Investing in Workforce Development
Addressing workforce challenges in critical supply chain sectors requires federal, state and local policymakers to collaborate with each other and work with education and training providers (workforce boards, schools, colleges and universities) to design curricula and innovate strategies that support the demands of regional labor markets. These efforts will require massive investment. Currently, the United States grossly underinvests in workforce development. The OECD reported in 2017 the United States spent only 0.1 percent of its GDP on active labor market policies (policies that improve job readiness, expand employment opportunities and enhance incentives to seek employment), a figure less than that of every other OECD country except for Mexico. Failing to invest in our critical supply chain workforce will present obstacles to reshoring efforts; however, there is a window of opportunity for regions to strategically build up their workforce and earn a competitive advantage in attracting reshoring firms.

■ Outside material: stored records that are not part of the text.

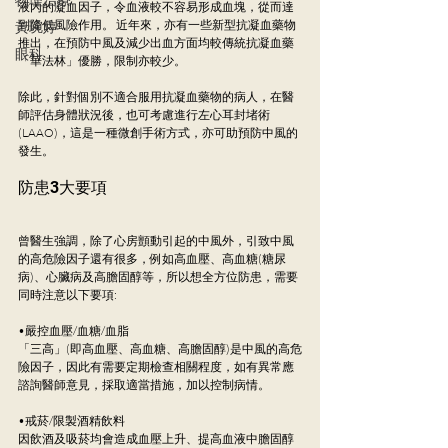
液內的凝血因子，令血液較不容易形成血塊，從而達
到降低風險作用。 近年來，亦有一些新型抗凝血藥物
黃琬婷
推出，在預防中風及減少出血方面均較傳統抗凝血藥
眼科
「華法林」優勝，限制亦較少。
除此，針對個別不適合服用抗凝血藥物的病人，在醫
師評估身體狀況後，也可考慮進行左心耳封堵術
(LAAO)，這是一種微創手術方式，亦可助預防中風的
發生。
防患3大要項
曾醫生強調，除了心房顫動引起的中風外，引致中風
的高危險因子還有很多，例如高血壓、高血糖(糖尿
病)、心臟病及高膽固醇等，所以想全方位防患，需要
同時注意以下要項:
•嚴控血壓/血糖/血脂
「三高」(即高血壓、高血糖、高膽固醇)是中風的高危
險因子，因此有需要定期檢查相關程度，如有異常應
諮詢醫師意見，採取適當措施，加以控制病情。
•戒菸/限製酒精飲料
因飲酒及吸菸均會造成血壓上升、提高血液中膽固醇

Congress continues to look at the issues of workforce investment. The Bipartisan Innovation Act, which has moved to conference to enable final passage, brings together two innovative competitiveness bills from the House and Senate to invest in solutions that will expand access to opportunity for all our residents and stimulate more equitable outcomes including investments in apprenticeship, Pell grant flexibility and competitive grant funding to support long-term economic development goals in cities, towns and villages.
NLC continues to advocate for at-scale investments in workforce development and supports a $40 billion investment as laid out in the House-passed Build Back Better Act, as well as the reauthorization of the Workforce Innovation and Opportunity Act, which is currently under consideration in the House.